Задания для выполнения:
a - Перепишите фрагмент текста о папах и изучении древности, начиная со слов «При Сиксте IV» и заканчивая словами «опасность для церкви.», переименовав в нём «Сиксте IV» в «Сиксте Четвёртом».
b - Напишите продолжение текста о папах и изучении древности, которое начинается после его последнего предложения.

Приведённый текст:

● ● ● ● ●

В то время, как Козимо Медичи устраивал библиотеку Сан-Марко, папа Николай V положил начало Ватиканской библиотеке; он не только поручил греческим ученым отыскивать старые рукописи, но по его инициативе сделана была попытка переводить Гомера, Аристофана и греческих трагиков. Таким образом римский двор, наравне с флорентийским, служил убежищем муз, для которых открылось новое обширное поприще с введением книгопечатания. После смерти Николая V наступила пора затишья в виду других интересов, поглотивших общее внимание, так что его преемник Каликст III из дома Борджиа, войдя в книгохранилище Ватикана воскликнул: «Вот на что потрачены напрасно сокровища церкви Божией!» После Каликста III избран был кардинал Энео Сильвио Пикколомини, который вступил на папский престол под именем Пия II. Это был любитель просвещения и один из самых плодовитых писателей своего времени; он оказывал особенное покровительство греческому ученому Иоанну Агрипулу, воспитателю Лоренцо и Джулиано Медичи, который впоследствии переселился в Милан и жил при дворе Людовика Сфорцо (il Moro). При следующем папе, занявшем престол св. Петра под именем Павла II, развитию умственной жизни грозила серьёзная опасность, потому что изучение древних поэтических произведений, а равно исследование катакомб с целью открытия надписей и предметов, относящихся к жизни старого Рима, принималось за доказательство склонности к язычеству. В Риме образовалась тогда своего рода академия, которая преследовала те же самые цели, как и флорентийское ученое общество, основанное под руководством Лоренцо Медичи, члены которого изучали греческую философию Платона и пробовали свои силы в самостоятельных поэтических произведениях. Подобные стремления считались подозрительными в Риме. Члены литературного общества приняли за правило называть себя в своих собраниях греческими и латинскими именами; но и эта невинная выдумка послужила поводом к обвинению в язычестве, после чего папа воздвиг против них упорное гонение.
При Сиксте IV изучение древнего мира получило более широкое развитие нежели когда-либо, хотя и в его время не раз поднимался вопрос о том, что увлечение классицизмом представляет опасность для церкви.

● ● ● ● ●

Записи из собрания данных
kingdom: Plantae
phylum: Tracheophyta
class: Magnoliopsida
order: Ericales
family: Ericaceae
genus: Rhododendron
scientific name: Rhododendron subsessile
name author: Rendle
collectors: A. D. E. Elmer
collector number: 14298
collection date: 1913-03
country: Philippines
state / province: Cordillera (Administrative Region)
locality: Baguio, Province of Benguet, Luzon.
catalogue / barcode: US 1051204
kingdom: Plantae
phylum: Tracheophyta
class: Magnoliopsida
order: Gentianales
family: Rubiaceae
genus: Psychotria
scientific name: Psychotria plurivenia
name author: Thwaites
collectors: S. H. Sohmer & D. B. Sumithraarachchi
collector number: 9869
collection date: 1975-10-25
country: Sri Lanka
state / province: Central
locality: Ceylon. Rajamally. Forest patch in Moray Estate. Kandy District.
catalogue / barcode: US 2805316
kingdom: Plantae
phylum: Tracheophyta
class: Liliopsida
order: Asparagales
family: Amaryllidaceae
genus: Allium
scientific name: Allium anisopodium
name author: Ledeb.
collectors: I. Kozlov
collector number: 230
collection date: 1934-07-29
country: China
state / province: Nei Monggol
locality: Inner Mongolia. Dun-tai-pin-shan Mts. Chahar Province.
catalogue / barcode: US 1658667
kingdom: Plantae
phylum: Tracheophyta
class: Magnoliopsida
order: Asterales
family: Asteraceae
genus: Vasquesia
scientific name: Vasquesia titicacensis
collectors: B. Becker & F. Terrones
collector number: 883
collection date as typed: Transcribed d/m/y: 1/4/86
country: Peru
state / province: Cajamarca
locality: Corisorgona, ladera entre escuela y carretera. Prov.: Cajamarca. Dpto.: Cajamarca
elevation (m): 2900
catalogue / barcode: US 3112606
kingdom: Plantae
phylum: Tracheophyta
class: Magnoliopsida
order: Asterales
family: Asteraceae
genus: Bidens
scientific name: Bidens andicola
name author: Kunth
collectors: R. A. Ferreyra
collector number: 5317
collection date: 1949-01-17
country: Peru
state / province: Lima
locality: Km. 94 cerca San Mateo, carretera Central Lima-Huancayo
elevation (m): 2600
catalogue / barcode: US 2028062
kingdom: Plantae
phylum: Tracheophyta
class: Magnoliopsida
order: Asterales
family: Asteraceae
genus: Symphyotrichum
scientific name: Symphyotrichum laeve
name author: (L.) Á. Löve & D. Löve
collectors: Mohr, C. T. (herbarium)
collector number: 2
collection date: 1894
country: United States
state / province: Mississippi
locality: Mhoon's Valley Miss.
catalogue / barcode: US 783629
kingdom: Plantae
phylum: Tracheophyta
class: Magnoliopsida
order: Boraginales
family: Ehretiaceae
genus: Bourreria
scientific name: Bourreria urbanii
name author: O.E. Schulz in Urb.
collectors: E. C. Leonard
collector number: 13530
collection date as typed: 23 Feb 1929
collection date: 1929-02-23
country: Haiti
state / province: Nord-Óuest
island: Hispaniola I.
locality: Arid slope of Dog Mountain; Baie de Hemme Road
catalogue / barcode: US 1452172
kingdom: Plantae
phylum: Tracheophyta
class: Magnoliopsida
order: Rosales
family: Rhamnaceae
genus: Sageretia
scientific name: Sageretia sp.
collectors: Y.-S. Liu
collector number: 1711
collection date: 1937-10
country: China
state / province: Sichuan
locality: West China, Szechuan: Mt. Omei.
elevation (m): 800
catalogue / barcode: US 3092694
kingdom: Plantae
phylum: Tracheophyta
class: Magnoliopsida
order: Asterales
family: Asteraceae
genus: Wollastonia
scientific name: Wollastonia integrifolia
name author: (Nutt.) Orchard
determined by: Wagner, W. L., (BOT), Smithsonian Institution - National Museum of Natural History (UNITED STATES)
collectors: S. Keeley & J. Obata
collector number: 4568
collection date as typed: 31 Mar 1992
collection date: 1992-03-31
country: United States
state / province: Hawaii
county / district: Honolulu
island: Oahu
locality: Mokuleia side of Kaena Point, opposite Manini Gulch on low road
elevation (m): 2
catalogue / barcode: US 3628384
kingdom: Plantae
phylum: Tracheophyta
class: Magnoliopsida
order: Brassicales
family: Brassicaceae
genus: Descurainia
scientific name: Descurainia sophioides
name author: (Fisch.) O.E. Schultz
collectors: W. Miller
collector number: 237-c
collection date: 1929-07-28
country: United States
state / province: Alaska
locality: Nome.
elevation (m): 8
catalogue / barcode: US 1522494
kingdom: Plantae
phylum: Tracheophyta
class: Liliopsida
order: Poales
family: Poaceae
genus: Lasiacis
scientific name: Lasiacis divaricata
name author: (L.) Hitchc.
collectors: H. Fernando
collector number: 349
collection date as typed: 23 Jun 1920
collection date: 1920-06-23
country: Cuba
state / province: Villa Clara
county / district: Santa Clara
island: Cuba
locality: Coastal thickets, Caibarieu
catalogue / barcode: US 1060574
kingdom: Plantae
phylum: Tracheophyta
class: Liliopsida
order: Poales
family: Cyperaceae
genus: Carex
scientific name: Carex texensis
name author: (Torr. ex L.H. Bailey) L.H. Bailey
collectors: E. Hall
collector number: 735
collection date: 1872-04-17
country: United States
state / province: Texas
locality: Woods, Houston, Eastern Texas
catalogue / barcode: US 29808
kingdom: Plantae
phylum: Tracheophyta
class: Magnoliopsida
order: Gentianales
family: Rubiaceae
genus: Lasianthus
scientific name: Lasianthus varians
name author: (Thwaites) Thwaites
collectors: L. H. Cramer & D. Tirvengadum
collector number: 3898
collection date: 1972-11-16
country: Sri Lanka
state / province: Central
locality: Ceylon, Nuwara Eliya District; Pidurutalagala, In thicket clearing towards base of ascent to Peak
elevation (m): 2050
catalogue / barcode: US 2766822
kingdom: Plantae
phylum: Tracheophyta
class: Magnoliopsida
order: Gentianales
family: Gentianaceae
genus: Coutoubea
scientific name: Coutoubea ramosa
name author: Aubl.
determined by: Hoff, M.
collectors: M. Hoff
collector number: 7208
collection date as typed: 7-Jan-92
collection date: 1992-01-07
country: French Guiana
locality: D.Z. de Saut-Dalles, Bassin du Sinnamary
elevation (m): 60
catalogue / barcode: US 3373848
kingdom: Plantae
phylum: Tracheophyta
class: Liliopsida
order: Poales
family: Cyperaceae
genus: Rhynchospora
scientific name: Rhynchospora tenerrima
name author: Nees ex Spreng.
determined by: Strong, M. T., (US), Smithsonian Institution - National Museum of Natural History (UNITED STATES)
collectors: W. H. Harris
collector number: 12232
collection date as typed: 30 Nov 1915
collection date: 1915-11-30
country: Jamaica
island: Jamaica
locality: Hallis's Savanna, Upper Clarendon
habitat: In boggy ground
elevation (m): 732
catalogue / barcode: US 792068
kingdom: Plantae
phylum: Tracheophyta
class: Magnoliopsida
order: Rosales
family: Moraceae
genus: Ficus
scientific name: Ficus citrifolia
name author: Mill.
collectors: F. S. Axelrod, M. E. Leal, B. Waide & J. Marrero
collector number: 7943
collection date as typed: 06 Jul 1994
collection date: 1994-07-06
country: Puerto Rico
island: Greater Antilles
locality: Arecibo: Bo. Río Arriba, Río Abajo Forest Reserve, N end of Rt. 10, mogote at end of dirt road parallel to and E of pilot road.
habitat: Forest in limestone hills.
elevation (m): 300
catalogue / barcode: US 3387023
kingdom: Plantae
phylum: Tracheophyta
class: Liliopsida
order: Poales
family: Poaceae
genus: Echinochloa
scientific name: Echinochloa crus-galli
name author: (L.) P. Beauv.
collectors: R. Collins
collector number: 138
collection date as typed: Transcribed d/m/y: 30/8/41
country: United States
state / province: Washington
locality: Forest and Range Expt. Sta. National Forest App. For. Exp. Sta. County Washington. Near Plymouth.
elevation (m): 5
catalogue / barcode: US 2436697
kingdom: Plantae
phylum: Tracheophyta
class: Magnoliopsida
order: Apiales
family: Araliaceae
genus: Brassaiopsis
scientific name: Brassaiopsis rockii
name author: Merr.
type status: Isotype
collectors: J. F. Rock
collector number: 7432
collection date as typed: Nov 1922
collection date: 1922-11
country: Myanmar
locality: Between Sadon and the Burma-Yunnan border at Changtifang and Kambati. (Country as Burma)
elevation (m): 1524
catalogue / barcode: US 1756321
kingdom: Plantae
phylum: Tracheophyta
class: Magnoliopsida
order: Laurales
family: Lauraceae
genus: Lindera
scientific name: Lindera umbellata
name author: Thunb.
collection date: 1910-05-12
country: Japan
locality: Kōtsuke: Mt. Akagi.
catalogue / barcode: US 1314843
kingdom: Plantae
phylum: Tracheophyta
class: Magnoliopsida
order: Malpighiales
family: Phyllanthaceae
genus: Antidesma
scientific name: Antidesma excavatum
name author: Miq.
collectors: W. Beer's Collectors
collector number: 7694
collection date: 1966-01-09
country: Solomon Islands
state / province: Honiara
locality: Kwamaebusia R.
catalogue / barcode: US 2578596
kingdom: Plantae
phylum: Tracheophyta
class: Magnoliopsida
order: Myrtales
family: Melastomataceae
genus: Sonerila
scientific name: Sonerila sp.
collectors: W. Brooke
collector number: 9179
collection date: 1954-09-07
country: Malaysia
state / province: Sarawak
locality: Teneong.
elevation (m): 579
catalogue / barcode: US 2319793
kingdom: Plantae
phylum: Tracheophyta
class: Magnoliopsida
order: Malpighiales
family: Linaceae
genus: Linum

● ● ● ● ●

Результаты заданий:
a -
При Сиксте Четвёртом изучение древнего мира получило более широкое развитие нежели когда-либо, хотя и в его время не раз поднимался вопрос о том, что увлечение классицизмом представляет опасность для церкви.

b -
Долгое время катакомбы, бывшие некогда каменоломнями, а затем древнехристианскими кладбищами, оставались нетронутыми и их существование предано было полнейшему забвению. Первые последователи евангелия воспользовались ходами прежних каменоломен и начали ставить гробы в глубокие стенные ниши, так как не хотели сжигать своих покойников и в то же время не смели хоронить их в земле. Исследование началось с древнехристианских усыпальниц, а именно с катакомб Св. Себастиана и Каликста. Вскоре после того начались раскопки языческих могил на Via Аррiа, отчасти по инициативе папы и частью благодаря двум флорентийским путешественникам, которые случайно открыли древнюю могилу и нашли в ней разрушенный саркофаг с прекрасно сохранившимся трупом молодой девушки. На её голове была корона из множества драгоценных камней; золотистые волосы были связаны зеленой шелковой лентой. Труп не подвергся ни малейшему разложению, так что казалось будто смерть наступила за день перед тем. Суди по надписи, это была дочь римского императора. Весь Рим пришел в волнение от этой находки, потому что до сих пор католическое духовенство доказывало, что только тела святых нетленны. Папа из боязни распространения языческих идей в народе, должен был наложить запрещение на всякие раскопки и изучение древностей. Между тем любовь к классической древности из Италии перешла в другие страны Европы. Весьма знаменательным фактом можно считать пребывание знаменитого Рейхлина в Риме, который даже говорил латинскую речь перед Сикстом IV.